ソフトウェアの危険度 警告ボードは、フィルタに設定された「Red Hat Enterprise Linux 5」と「Tomcat 6.0.18」に関係する過去1ヶ月と過去3ヶ月のセキュリティホール状態を表示します。PCI DSSの基準を取り入れた表示となっており、晴れ・くもり・雨の天気記号で一目で分かりやすく表示します。また、PCI DSS基準を満たすために早急に対策が必要なセキュリティホールを明確に表示します。ソフトウェアの危険度 警告ボードを活用することにより、PCI DSS基準に準拠した運用が可能となります。

▶ CVSS指標によるリスク評価の活用

「CVSS指標によるリスク評価」は、フィルタアイテムに関するセキュリティホールをCVSS値により評価し表示します。特定期間の表示は、レポートを作成する期間に合わせて表示することが可能ですし、特定日以降は、前回の作業から現在までのセキュリティの状態を表示することが可能です。報告作業や管理作業のタイミングやフローに合わせて表示期間を柔軟に変更できますので、サーバ管理のサイクルにフィットする報告作業に活用できます。

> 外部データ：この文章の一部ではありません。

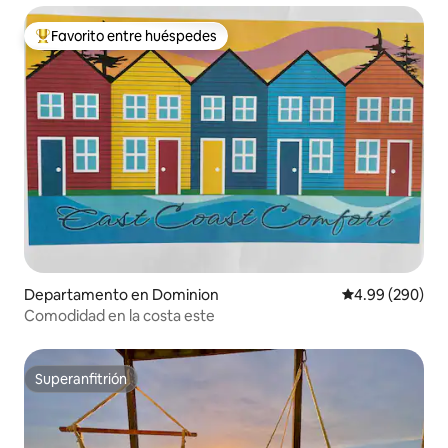
Favorito entre huéspedes
De los mejores en Favorito entre huéspedes
Departamento en Dominion
Calificación pr
4.99 (290)
Comodidad en la costa este
Superanfitrión
Superanfitrión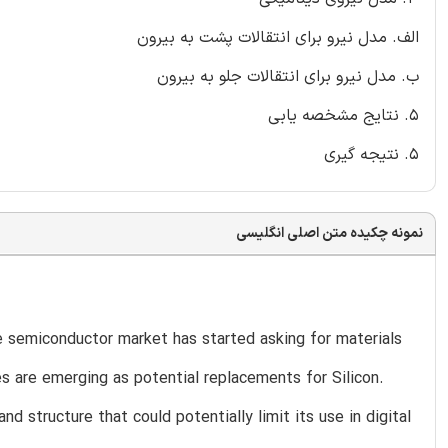
الف. مدل نیرو برای انتقالات پشت به بیرون
ب. مدل نیرو برای انتقالات جلو به بیرون
5. نتایج مشخصه یابی
5. نتیجه گیری
نمونه چکیده متن اصلی انگلیسی
e semiconductor market has started asking for materials
 are emerging as potential replacements for Silicon.
 structure that could potentially limit its use in digital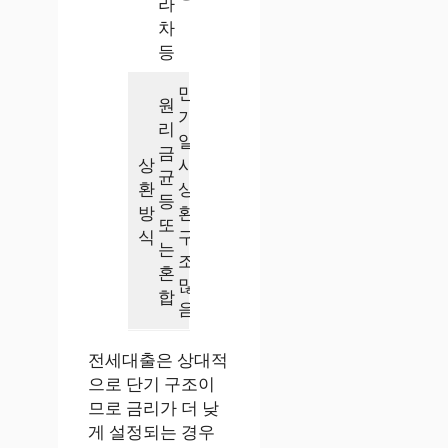
라
차
등
만
원
기
리
일
금
상
시
균
환
상
등
방
환
또
식
구
는
조
혼
많
합
음
전세대출은 상대적
으로 단기 구조이
므로 금리가 더 낮
게 설정되는 경우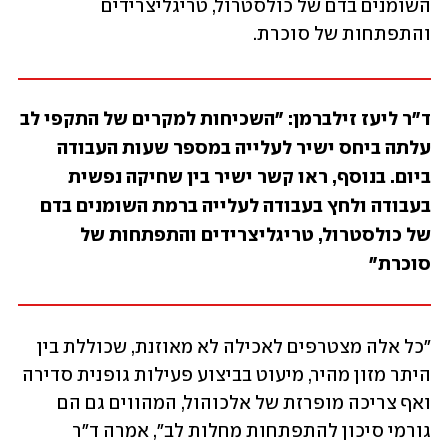
השומנים בדם של כולסטרול, טריגליצרידים 
והתפתחות של סוכרת.
ד"ר ליעז זילברמן: "השכיחות למקרים של התקפי לב 
עלתה ביחס ישיר לעלייה במספר שעות העבודה 
ביום. בנוסף, ראו קשר ישיר בין שחיקה נפשית 
בעבודה ולחץ בעבודה לעלייה ברמת השומנים בדם 
של כולסטרול, טריגליצרידים והתפתחות של 
סוכרת"
"כל אלה מצטרפים לאכילה לא מאוזנת, שכוללת בין 
היתר מזון מהיר, מיעוט בביצוע פעילות גופנית סדירה 
ואף צריכה מופרזת של אלכוהול, המהווים גם הם 
גורמי סיכון להתפתחות מחלות לב", אמרה ד"ר 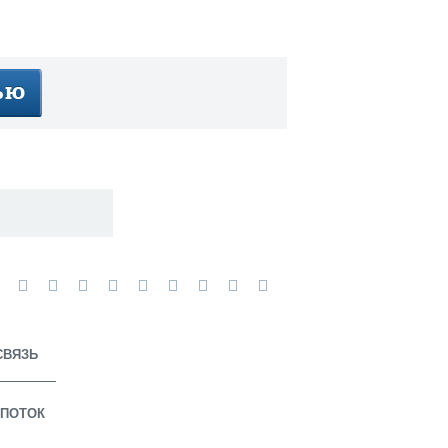
СВЯЗЬ
ПОТОК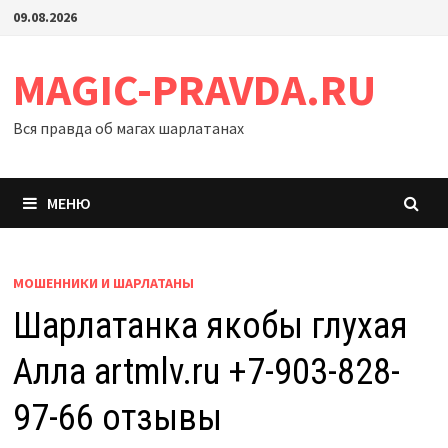
Перейти
09.08.2026
к
содержимому
MAGIC-PRAVDA.RU
Вся правда об магах шарлатанах
МЕНЮ
МОШЕННИКИ И ШАРЛАТАНЫ
Шарлатанка якобы глухая
Алла artmlv.ru +7-903-828-
97-66 отзывы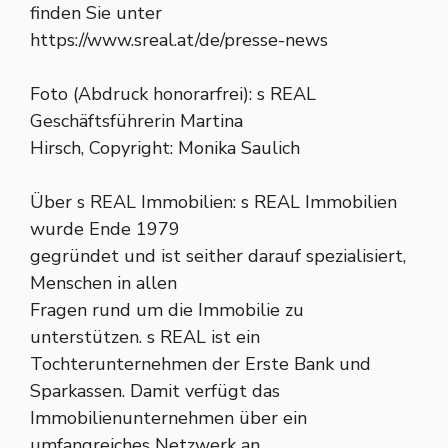
finden Sie unter
https://www.sreal.at/de/presse-news
Foto (Abdruck honorarfrei): s REAL
Geschäftsführerin Martina
Hirsch, Copyright: Monika Saulich
Über s REAL Immobilien: s REAL Immobilien
wurde Ende 1979
gegründet und ist seither darauf spezialisiert,
Menschen in allen
Fragen rund um die Immobilie zu
unterstützen. s REAL ist ein
Tochterunternehmen der Erste Bank und
Sparkassen. Damit verfügt das
Immobilienunternehmen über ein
umfangreiches Netzwerk an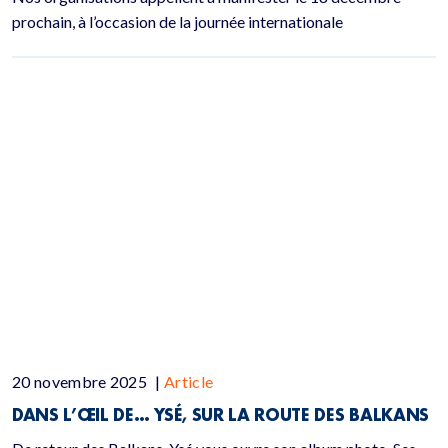
prochain, à l’occasion de la journée internationale
20 novembre 2025
|
Article
DANS L’ŒIL DE… YSÉ, SUR LA ROUTE DES BALKANS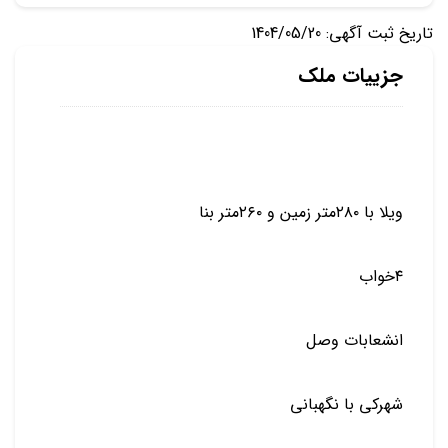
تاریخ ثبت آگهی: 1404/05/20
جزییات ملک
ویلا با ۲۸۰متر زمین و ۲۶۰متر بنا
۴خواب
انشعابات وصل
شهرکی با نگهبانی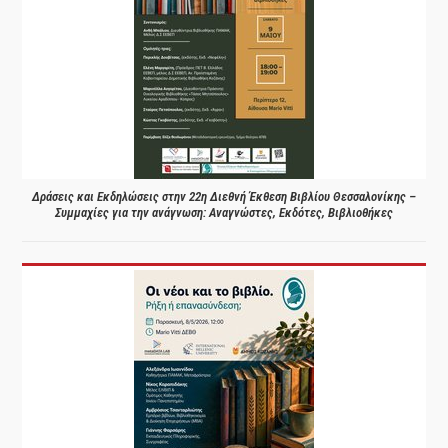
Δράσεις και Εκδηλώσεις στην 22η Διεθνή Έκθεση Βιβλίου Θεσσαλονίκης –
Συμμαχίες για την ανάγνωση: Αναγνώστες, Εκδότες, Βιβλιοθήκες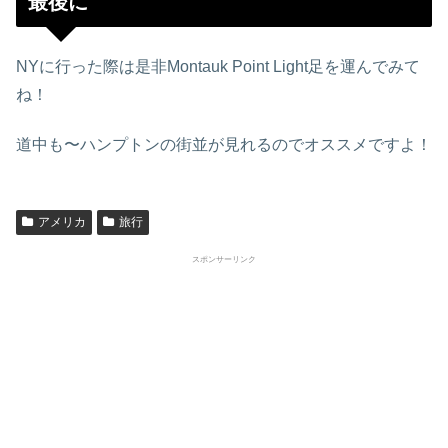
最後に
NYに行った際は是非Montauk Point Light足を運んでみて
ね！
道中も〜ハンプトンの街並が見れるのでオススメですよ！
アメリカ
旅行
スポンサーリンク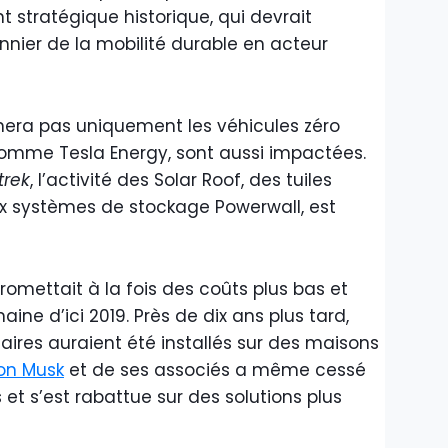
tratégique historique, qui devrait
onnier de la mobilité durable en acteur
rnera pas uniquement les véhicules zéro
 comme Tesla Energy, sont aussi impactées.
trek
, l’activité des Solar Roof, des tuiles
x systèmes de stockage Powerwall, est
romettait à la fois des coûts plus bas et
maine d’ici 2019. Près de dix ans plus tard,
ires auraient été installés sur des maisons
lon Musk
et de ses associés a même cessé
et s’est rabattue sur des solutions plus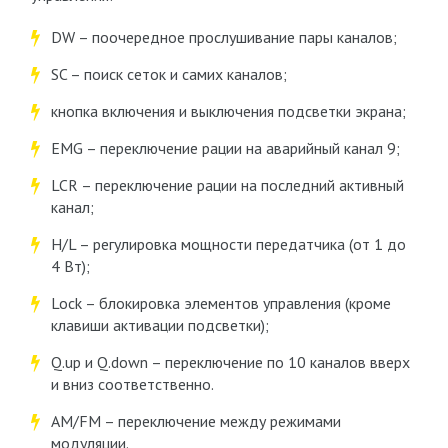
DW – поочередное прослушивание пары каналов;
SC – поиск сеток и самих каналов;
кнопка включения и выключения подсветки экрана;
EMG – переключение рации на аварийный канал 9;
LCR – переключение рации на последний активный
канал;
H/L – регулировка мощности передатчика (от 1 до
4 Вт);
Lock – блокировка элементов управления (кроме
клавиши активации подсветки);
Q.up и Q.down – переключение по 10 каналов вверх
и вниз соответственно.
AM/FM – переключение между режимами
модуляции.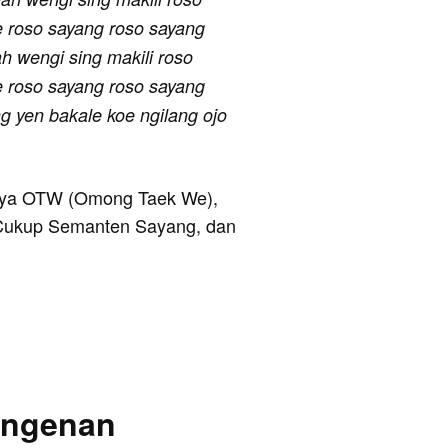
pne roso sayang roso sayang
 wengi sing makili roso
pne roso sayang roso sayang
 yen bakale koe ngilang ojo
aranya OTW (Omong Taek We),
 Cukup Semanten Sayang, dan
 Angenan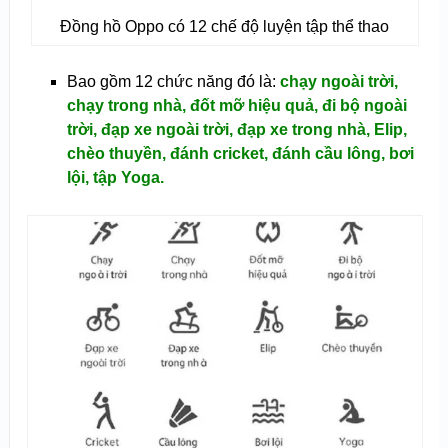
Đồng hồ Oppo có 12 chế độ luyện tập thể thao
Bao gồm 12 chức năng đó là:
chạy ngoài trời,
chạy trong nhà, đốt mỡ hiệu quả, đi bộ ngoài
trời, đạp xe ngoài trời, đạp xe trong nhà, Elip,
chèo thuyền, đánh cricket, đánh cầu lông, bơi
lội, tập Yoga.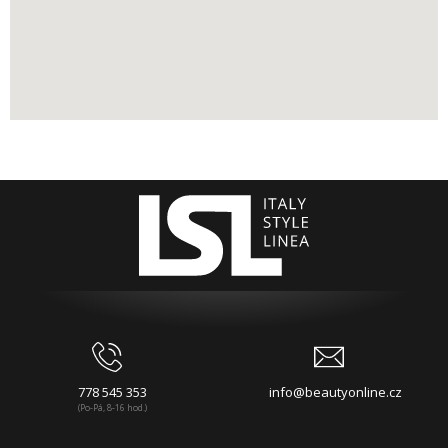
778 545 353
info@beautyonline.cz
(Po-Pá, 8-16 hod.)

▶ CVSS基本値によるソフトウェア固有のセキュリティホールの分布の活用

「CVSS基本値によるソフトウェア固有のセキュリティホールの分布」は、SIDfmに登録されている個々のOS・アプリケーションのセキュリティホールを「CVSS基本値」による定量的指標で表し、脆弱性の度合いを表示します。これにより、OS・アプリケーションを共通な指針でセキュリティ対策の優先度を判断できます。CVSS基本値によるソフトウェア固有の脆弱性の分布は、統計的な手法を用いて、ソフトウェア上で発見された、 CVSS値を有する全てのセキュリティホールの脆弱度の分布を「箱ひげ図」(5数要約)で表したものです。ソフトウェアの脆弱性の分布傾向を理解し、セキュリティ対策やソフトウェアの実装計画等で活用できます。

▶ 関連アドバイザリ情報の活用

「関連アドバイザリ情報」は、フィルタに設定されたアイテムの内、アドバイザリ情報を有している OS のアドバイザリ番号とタイトルを表示します。今回のフィルタに設定されたアイテムでは、「Red Hat Enterprise Linux 5」に関するアドバイザリが表示されます。フィルタに設定されたアイテムに関連する複数のアドバイザリをまとめてチェックできますので、複数のアドバイザリサイトをチェックする必要がなくなり大幅な効率アップが可能です。

▶ フィルタ・アイテムに関するリスク分析の活用

フィルタ・アイテムに関するリスク分析は、フィルタに設定されたアイテムに関する総合的なリスク分析画面へのリンクです。総合的なリスク分析の画面では、「ソフトウェアの脆弱性の発現傾向とその脅威性分布」「CVSS基本値によるセキュリティホールの分布」「各バージョンのCVSS指標による脆弱性の危険性分析」を表示します。アイテムに関して様々な角度からリスク分析できるので、OSやアプリケーションの選定などにおいて強力にバックアップします。

▶ PCI DSS 基準 危険度天気図の活用

PCI DSS 基準 危険度天気図は、ID が所有する全フィルタに登録された全アイテムの危険度状態を表示します。危険度状態は、ソフトウェアの危険度 警告ボードで表示される天気マークをまとめて表示します。現在表示されているフィルタを含めたすべてのアイテムの状態を一括して確認できますので、危険な状態のアイテムをすばやく見つけ出すことができます。